Posts in Category: projects: cardinia wrap

finished knitting: cardinia

Cardinia

One of the knitting projects that has been consuming most of my time since moving has been this wrap, and I’m very excited to be able to share it. This project also has the distinction of being the first knit that I started and finished in our new city.

(Which is also why I get to take photos next to a river, because we have one of those right by our new apartment!)

I made this as a gift for my future mother-in-law, who did a stupendous amount of work in helping us pack for our move, and then generously offered to help us unpack, as well. She didn’t ask for anything in return, but it was such a huge help that I couldn’t not do anything for her. She’s also one of those people who’s almost always too cold, so I knew that a shawl or a wrap would be a good choice.

Cardinia

The pattern is Cardinia, which I first saw knitted up as a sample at my old LYS. I chose it both because it’s a nice, basic knit that doesn’t require a lot of thought, and because it’s constructed in an interesting way.

The shawl is knit from edged to edge, rather than point to point, which means there aren’t that many rows, but each one is LONG. It also uses a deceptively large quantity of yarn, which I didn’t totally realize until I was in the middle of knitting it. Early on in the grey section, I actually said, “Oh, this isn’t using much yarn, maybe I can use the leftovers to make another for myself.”

Ha.

The finished shawl is nearly three full skeins of sock yarn. Because you cast on 280+ stitches at the beginning, it looks like you’ve started knitting the full width of the shawl, but the increases go up to a 300-400 st width by the widest part, and yarn starts to disappear pretty quickly.

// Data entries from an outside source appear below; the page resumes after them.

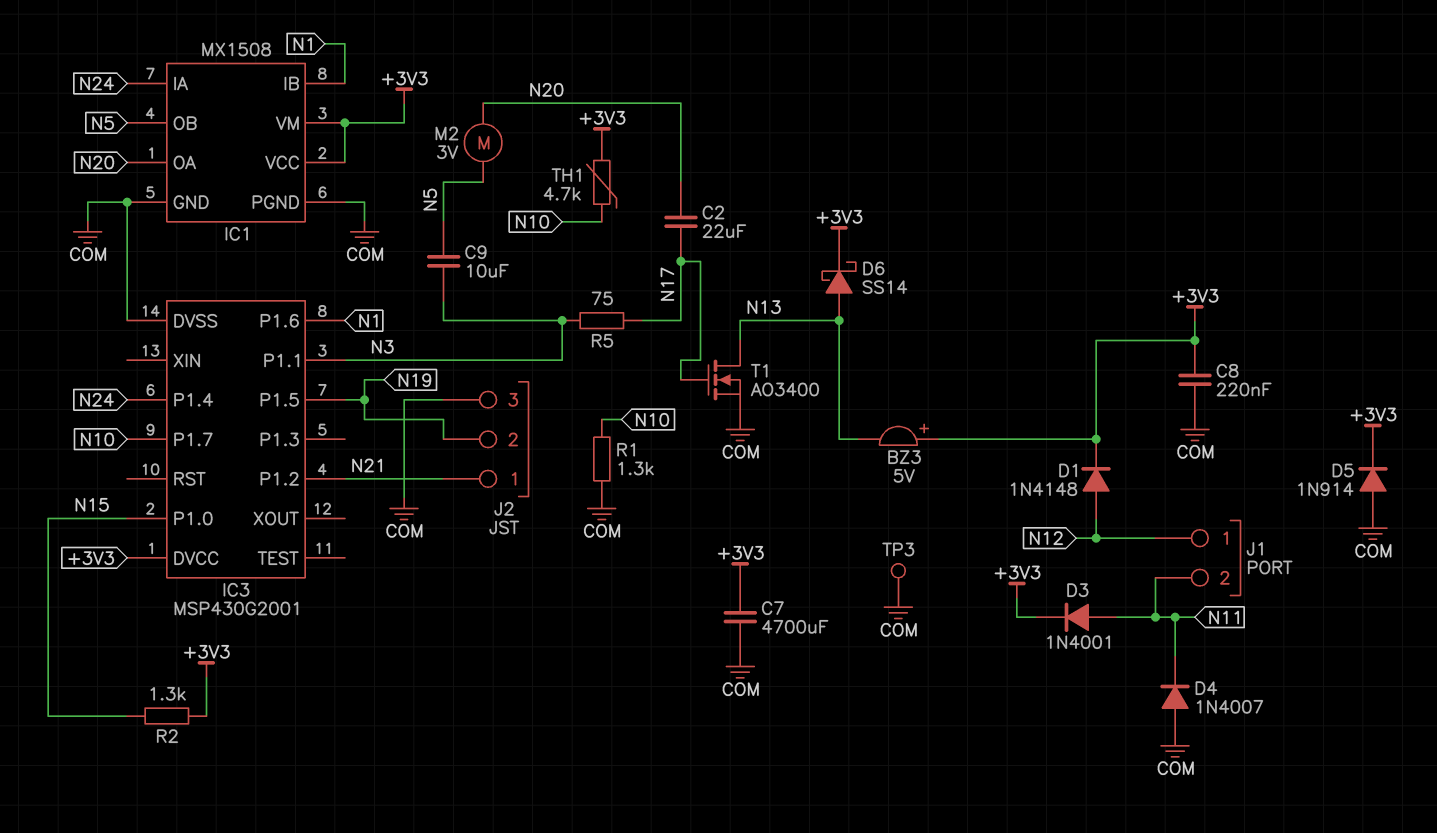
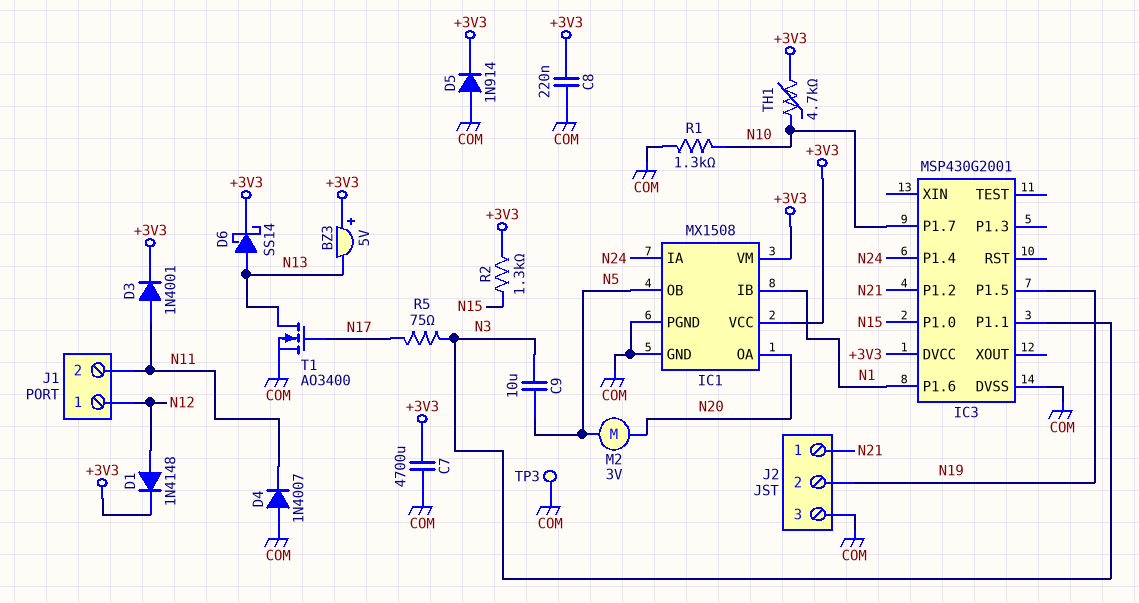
C2: 22uF (N17, N20) -> none

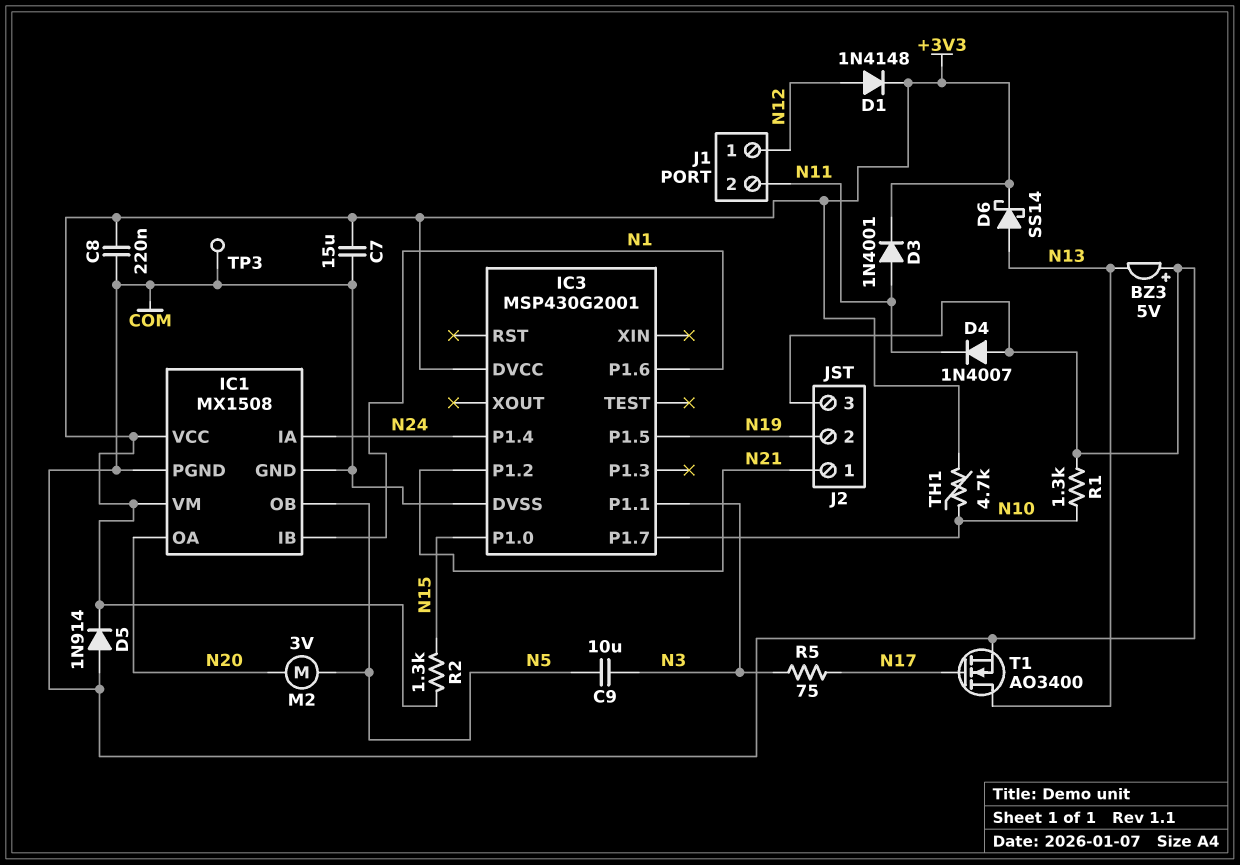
BZ3: buzzer 5V (plus +3V3, minus N13) -> buzzer 5V (plus COM, minus N13)
C7: 4700uF (+3V3, COM) -> 15uF (+3V3, COM)

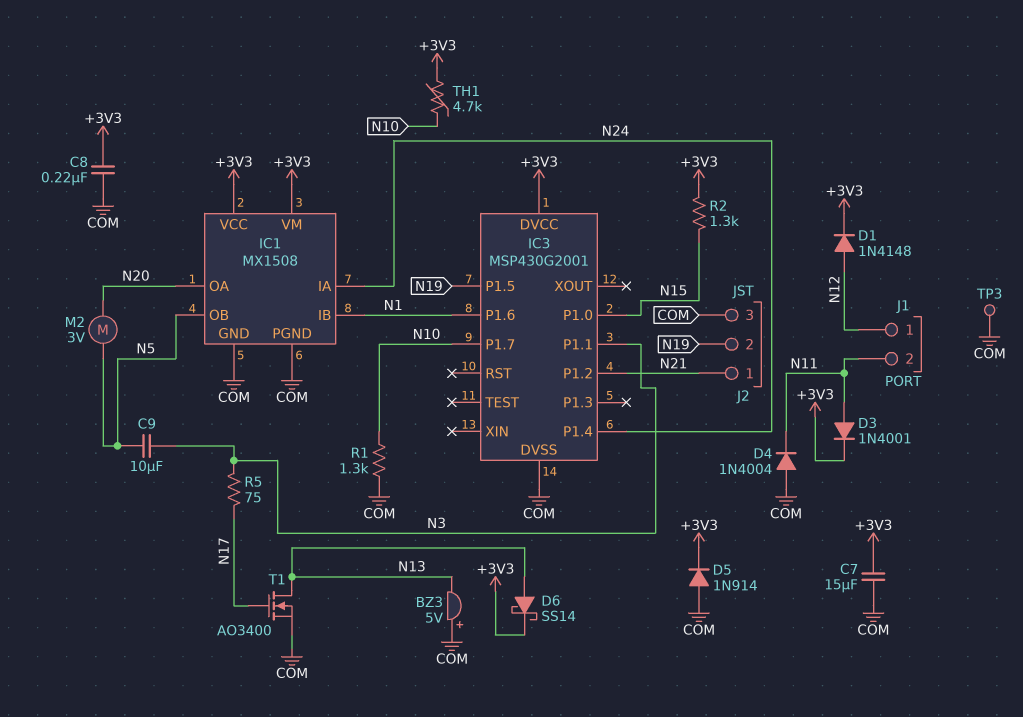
D4: diode 1N4007 (A COM, K N11) -> diode 1N4004 (A COM, K N11)

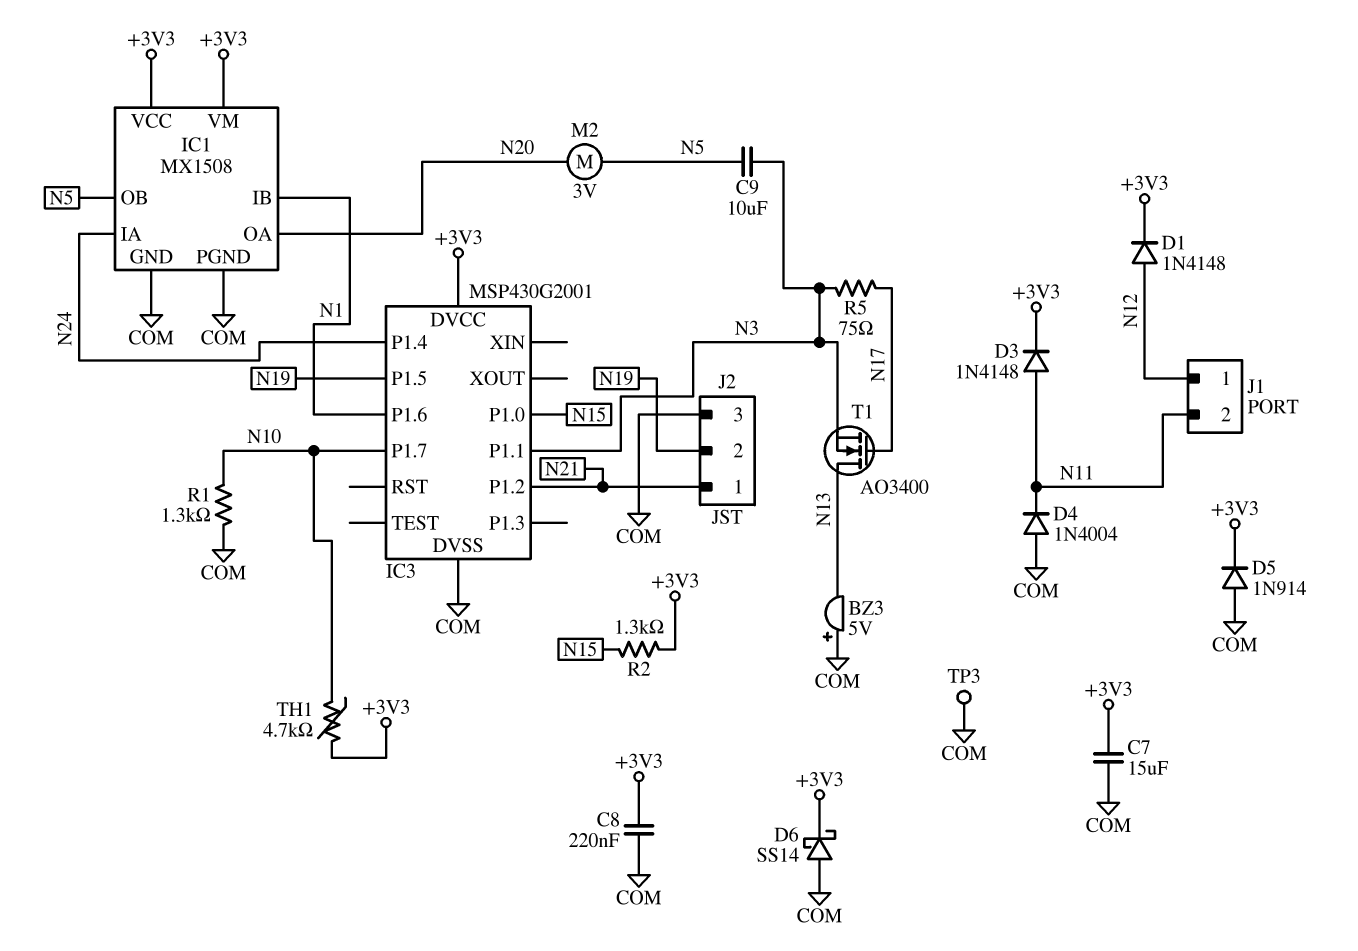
D3: diode 1N4001 (A N11, K +3V3) -> diode 1N4148 (A N11, K +3V3)
D6: schottky SS14 (A N13, K +3V3) -> schottky SS14 (A COM, K +3V3)
T1: NMOS AO3400 (G N17, D N13, S COM) -> NMOS AO3400 (G N17, D N13, S N3)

It makes a big, cuddly, generously-sized wrap, though, which I think will make it a really wearable gift.

Cardinia

Cardinia

I was a little constrained in what was available to me (I’m still learning about the yarn shops here in Calgary!) so the only way to get the colours I wanted was to knit this in three different bases, with different fiber content, from three different dyers. I must admit, this gave me a bit of an eye twitch. You can sort of tell, but I think only as a knitter – the grey and brown sections have cashmere content, and the pink is a merino/silk blend, so the pink feels a bit rougher by comparison, but it’s not bad.

Cardinia

Cardinia

If I had to knit this again (and I might, I’m a sucker for yarnovers on stockinette), I think I’d leave one marker in the center for the stockinette portion, to help me keep track of the center again for the middle lace portion. Otherwise, I think this pattern is a total winner, and I’m really pleased with the finished product – I almost like it too much to give away!